Abstract

African nations have diverse and rich agricultural landscapes and systems, suggesting potential for a range of agri-heritage tourism offerings incorporating both tangible (e.g., built structures, landscape elements) and intangible elements (e.g., customs, beliefs, traditions, knowledge, language). This chapter considers the opportunities for growth of agri-heritage tourism in sub-Saharan Africa and provides two case studies of coffee tourism in Ethiopia and cocoa tourism in the Ivory Coast. Along with the above opportunities, we identify the potential for indigenous and traditional food crops to feature in agri-heritage tourism initiatives in Africa, capitalising on global trends in food production and consumption that have seen a revisiting of traditional sustainable approaches to producing food, as a means of coping with climate change and as an antidote to our widespread poisoned agri-industrial systems.

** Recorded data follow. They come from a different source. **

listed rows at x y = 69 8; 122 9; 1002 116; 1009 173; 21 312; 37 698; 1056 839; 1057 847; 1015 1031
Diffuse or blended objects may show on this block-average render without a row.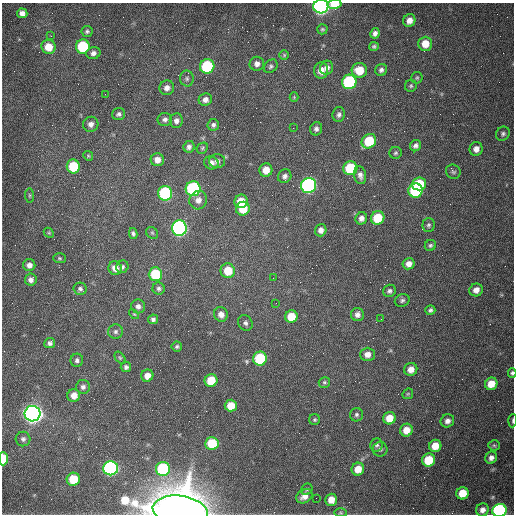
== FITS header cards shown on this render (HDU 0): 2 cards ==
NAXIS1  =                  512 /fastest changing axis
NAXIS2  =                  512 /next to fastest changing axis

Agri-heritage tourism may provide opportunities to diversify income streams, offering employment and income security for farms reliant upon unstable and unprofitable globally determined prices for their produce. However, barriers exist to the development of agri-heritage tourism, linked to a lack of inter-sectoral synergy between the agriculture and tourism sectors. Likewise, infrastructural, financing, product development, and marketing challenges exist, producing challenges for optimising livelihood benefits for the many small-holders who characterise the agriculture sector in Africa.